Just a few days ago I lost sound in Ventrilo and Firefox. WoW and Windows Media Player do have sound though, as well as when I go to play the test sound in the control panel for my sound settings.

However, I came here and the sticky suggested installing updates, I realized there was a major update that I had not yet installed (I have updates set to manually update, and hadn't installed them yet that day). So, I installed the updates and brought my computer back up, the sound was working fine.

Now... much to my dismay, starting yesterday, my sound is having the same issue as a few days ago. It seems every time I restart I lose sound. I've tried everything from switching my headset to a different USB port to updating my drivers.
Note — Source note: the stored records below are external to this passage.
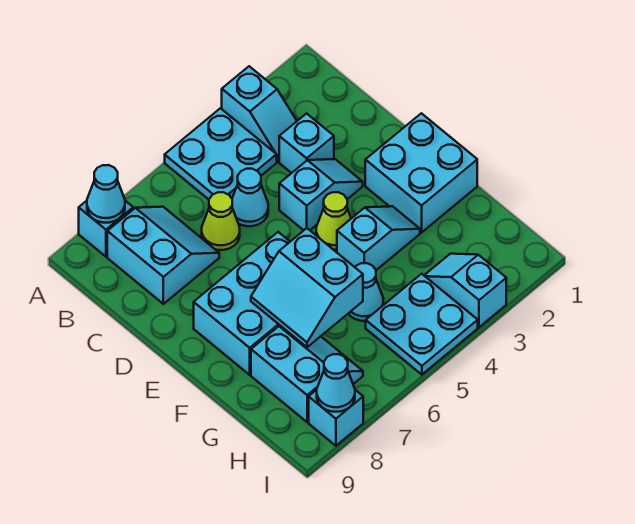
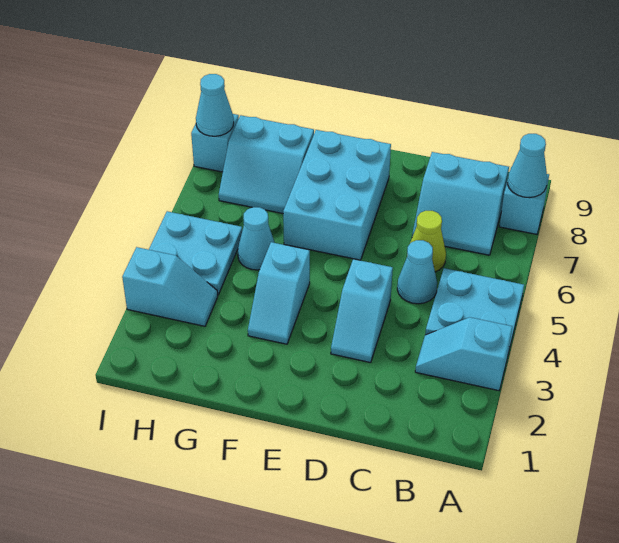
cyan brick C3 level 1 -> none
cyan brick E1:F2 level 1 -> none
lime cone E4 level 1 -> none
cyan slope F6:G7 level 2 top 6 -> none

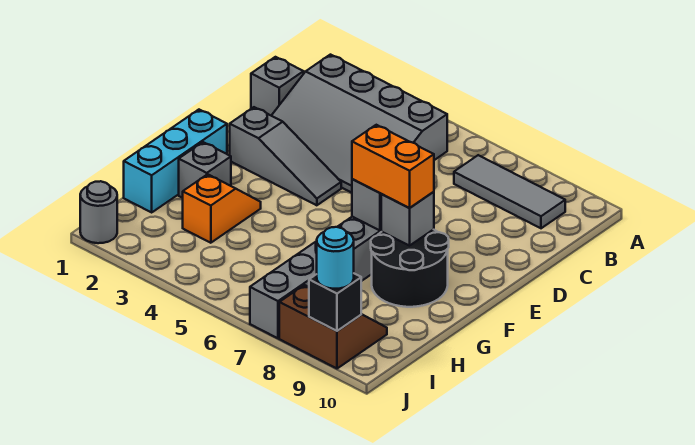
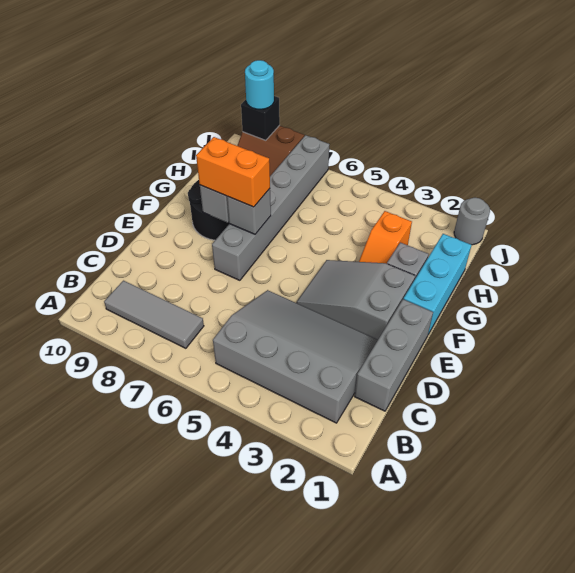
grey brick C1 level 1 -> grey brick C1:E1 level 1
grey slope E2:E4 level 1 top 2 -> grey slope E2:F4 level 1 top 2

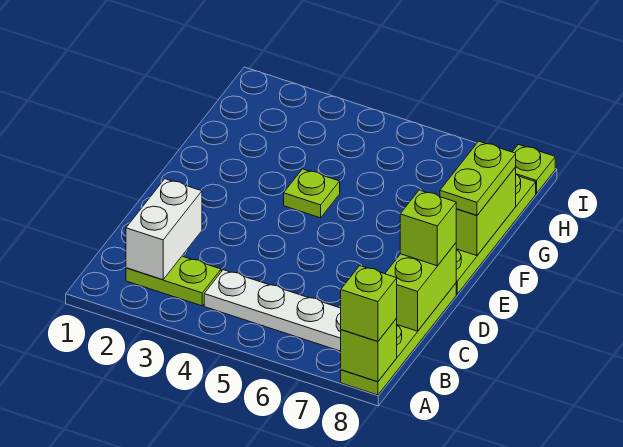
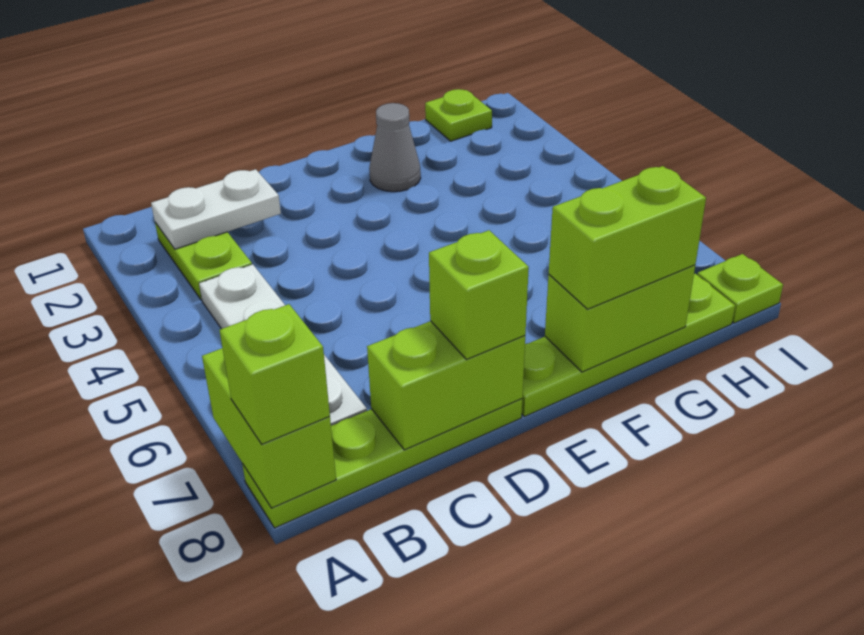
lime brick A8 level 2 -> lime brick A7:A8 level 2
white brick B2:C2 level 2 -> white plate B2:C2 level 2
none -> grey cone F2 level 1
lime plate F4 level 1 -> lime plate H1 level 1
lime plate F8:G8 level 3 -> lime brick F8:G8 level 3

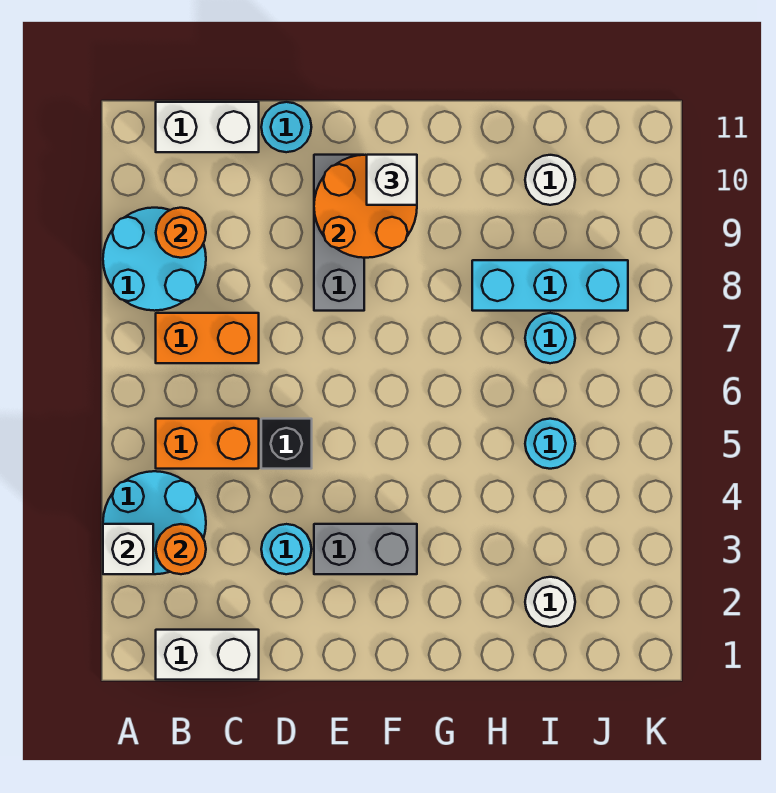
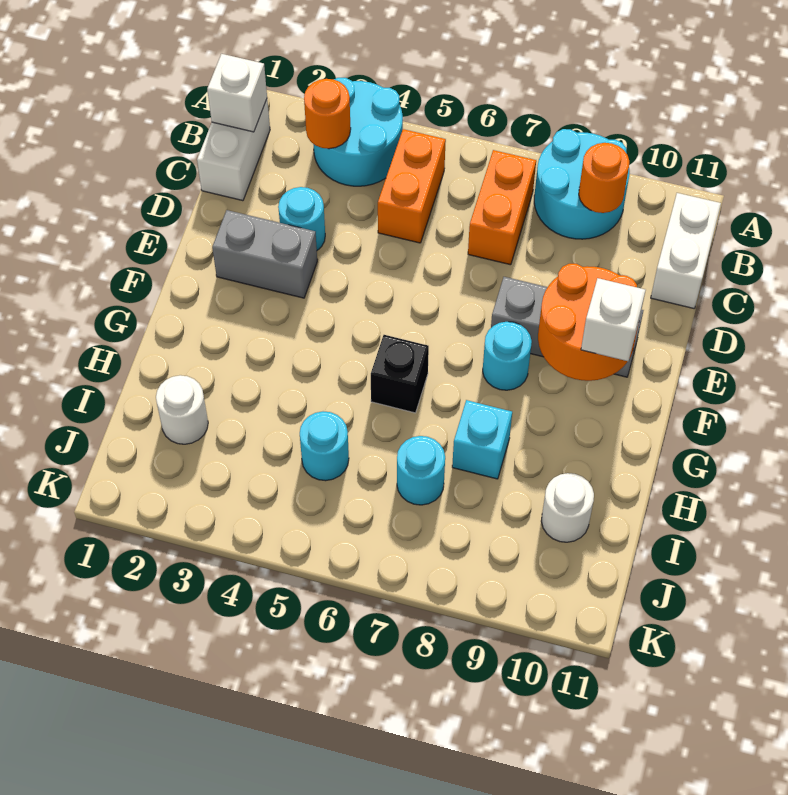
white brick A3 level 2 -> white brick B1 level 2
black brick D5 level 1 -> black brick G6 level 1
cyan round brick D11 level 1 -> cyan round brick F8 level 1
grey brick E3:F3 level 1 -> grey brick E2:E3 level 1
cyan brick H8:J8 level 1 -> cyan brick H8 level 1

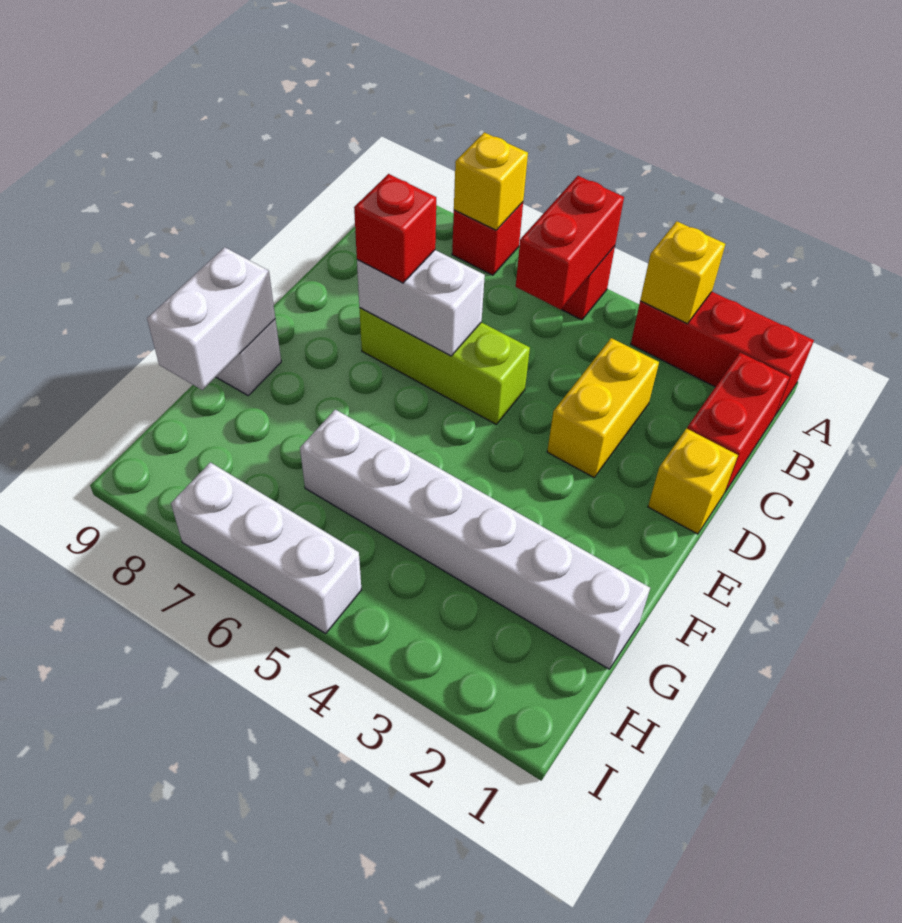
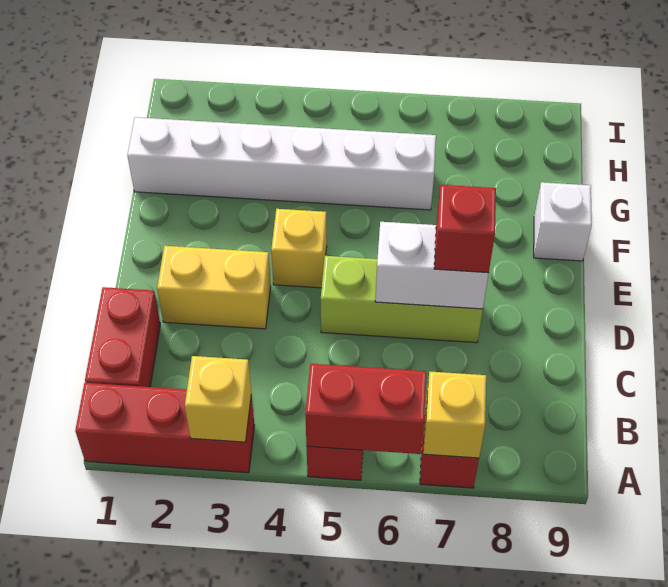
red brick A5:B5 level 2 -> red brick A5:A6 level 2
yellow brick C3:D3 level 1 -> yellow brick D2:D3 level 1
yellow brick D1 level 1 -> yellow brick E4 level 1
white brick F9:G9 level 2 -> none
white brick I5:I7 level 1 -> none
There were more windows updates, which I installed, but the problem was not resolved this time by that solution. 

The only thing I found was able to fix it was doing a system restore, but now every time I boot my computer up I have to do a system restore to a few days ago if I want sound, and I'm constantly afraid to install the updates my computer is asking me to for windows, firefox, etc, because restarting my computer will probably just result in having to restore to a point where I didn't have the updates anyway!

When I log into Ventrilo during the issue, I receive an error message telling me that no sound driver is available. :sigh:

I have just done the System Restore to the 11th, so I have sound right now, but I would love it if I could install updates and didn't have to perpetually keep my computer stuck in a Groundhog Day situation! Please help. D:

P.S. I play WoW, and as many of you likely know Ventrilo is a necessary tool for raiding. I need this problem fixed!

Thank you!


----------



## KirbyLink08 (Jun 6, 2009)

I just tried to install the driver and windows update again and restarted my computer, hoping that my sound would function this time, for whatever reason.

Of course, it does not.

This is the exact error message Ventrilo gives me when I sign in:

Unable to activate DirectSound for selected device.
DirectSoundCaptureCreate failed. HR=DSERR_NODRIVER. No sound driver is available for use

Please, either help me or shoot me in the head.


----------



## pololance (Jul 1, 2009)

KirbyLink,

I recently updated my Vista x64 to SP2 and ran into the same problem. Drivers and updates didn't work for me either. I was actually receiving the same exact error message that you just posted.

My fix? I selected a different input device under settings in Vent. Although that error message looks like a driver issue, it's actually telling you to choose a different input...at least in my situation.

Music would play but microphone didn't register. I even had to change the settings in Steam as it was effected there as well. Same result, instant voice communication. Try that out and let me know if it fixes your problem as well.


----------